Clinical, Endoscopic and Pathologic Manifestations of Bile Reflux Esophagitis
A.S. FARIVAR, MOHAMMAD
FARIVAR, CARITAS NORWOOD HOSPITAL and BOSTON UNIVERSITY
SCHOOL OF MEDICINE, NORWOOD, MA
Background: Bile induced esophagitis may be present in patients who have undergone
a total gastrectomy without a subsequent Roux procedure, in patients with a
Billroth II procedure, and in those suffering from atrophic gastritis associated
with achlorhydria. The pancreatic enzyme trypsin and uncoaugated bile salts
are suspected to be the cause of mucosal damage to the esophagus.
Patients and Methods: We retrospectively reviewed the medical records of 12
of our patients with documented bile induced gastroesophageal reflux disease.
There were six males and six females, ranging in age from 47-82 years.
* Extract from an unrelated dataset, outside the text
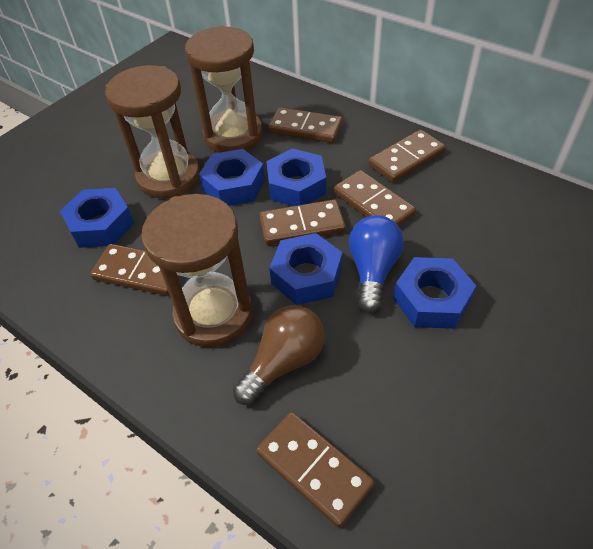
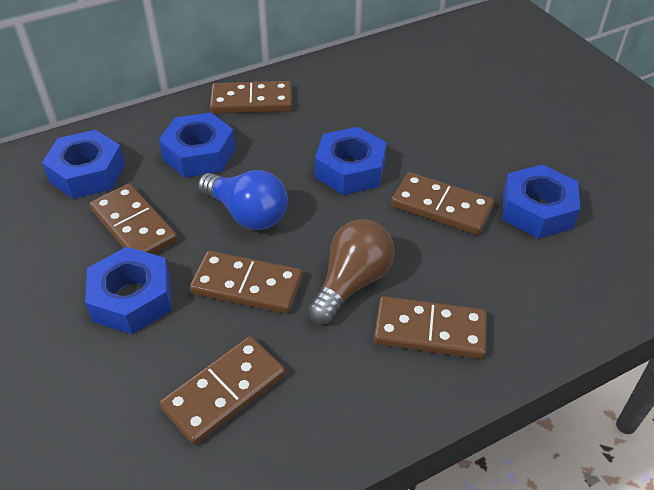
brown hourglass: [105,65,200,198] [141,194,253,347] [185,26,263,153] = 3 -> none = 0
Eleven
patients had had a Billroth II performed 6-42 years prior to endoscopic evaluation;
eight for peptic ulcer disease and three for carcinoma of the stomach. One
patient suffered from atrophic gastritis associated with achlorhydria.
Clinical Symptoms: Six patients (50%) suffered from recurrent heartburn, eructation
and regurgitation; six patients (50%) complained of recurrent nausea and bilious
emesis; five patients (42%) had chest and upper abdominal pain; four patients
(33%) complained of occasional dysphagia; two patients (16%) were repeatedly
admitted for aspiration pneumonia; and one patient (8%) complained of a dry
cough.
Endoscopic Findings: Eleven patients (92%) had a patulous lower esophageal
sphincter; two patients (17%) had Barrett's Esophagus; three patients (25%)
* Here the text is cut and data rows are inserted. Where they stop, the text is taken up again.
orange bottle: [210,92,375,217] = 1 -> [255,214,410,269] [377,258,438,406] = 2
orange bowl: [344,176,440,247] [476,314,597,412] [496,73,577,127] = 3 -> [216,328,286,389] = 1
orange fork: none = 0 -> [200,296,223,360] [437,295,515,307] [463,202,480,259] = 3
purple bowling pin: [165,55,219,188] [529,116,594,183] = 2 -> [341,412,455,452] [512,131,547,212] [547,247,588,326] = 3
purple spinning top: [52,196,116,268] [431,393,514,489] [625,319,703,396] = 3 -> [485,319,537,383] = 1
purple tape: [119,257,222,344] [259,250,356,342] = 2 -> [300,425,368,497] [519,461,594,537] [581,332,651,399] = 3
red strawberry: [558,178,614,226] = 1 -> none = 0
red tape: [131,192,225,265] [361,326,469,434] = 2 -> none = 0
had linear erythema and erosions (grades I and II erosive esophagitis); one
patient (8%) had a Schatzki's ring associated with linear erythema; and two
patients (17%) had a diffuse exudative esophagitis secondary to an efferent
loop obstruction. In nine instances, a gastric aspirate pH was measured, with
eight patients recording a pH of 8, and one patient had a reading of 6. Pathology:
Pathology confirmed Barrett's Esophagus in two patients. Two patients who were
suffering from severe bile reflux were reported to have an acute inflammatory
exudate and granulation tissue on pathology. Nine patients were noted to have
focal hyperplasia of the basal layer, coupled with mild acute and chronic inflammation.
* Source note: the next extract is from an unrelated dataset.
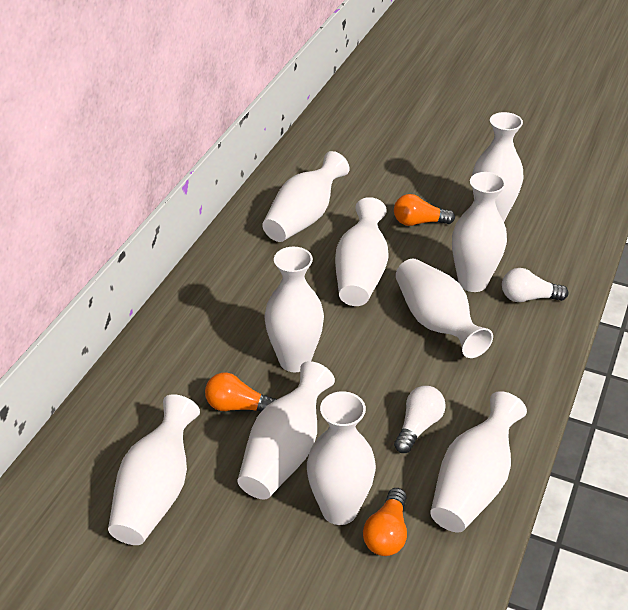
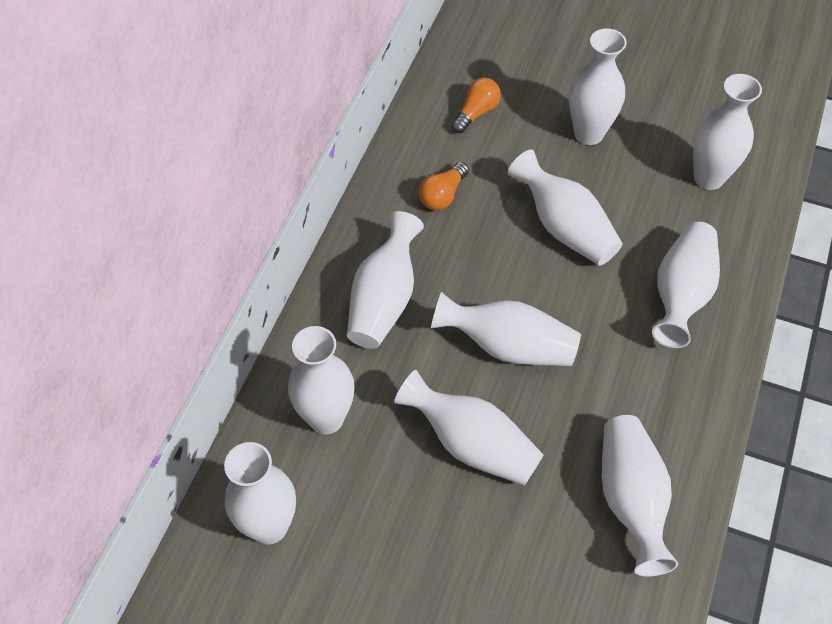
orange light bulb: [205,372,277,412] [363,488,407,556] [394,194,455,226] = 3 -> [419,162,469,210] [451,77,501,133] = 2
white light bulb: [394,386,446,453] [502,268,568,302] = 2 -> none = 0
Conclusion: In patients with bile reflux esophagitis, the clinical, endoscopic
and pathologic findings are similar to those seen with acid reflux esophagitis.
When reflux symptoms are present and studies such as 24 hour pH monitoring
is normal, consider ambulatory bilirubin monitoring or the use of isotope meal
to confirm the presence of bile induced gastroesophageal reflux disease.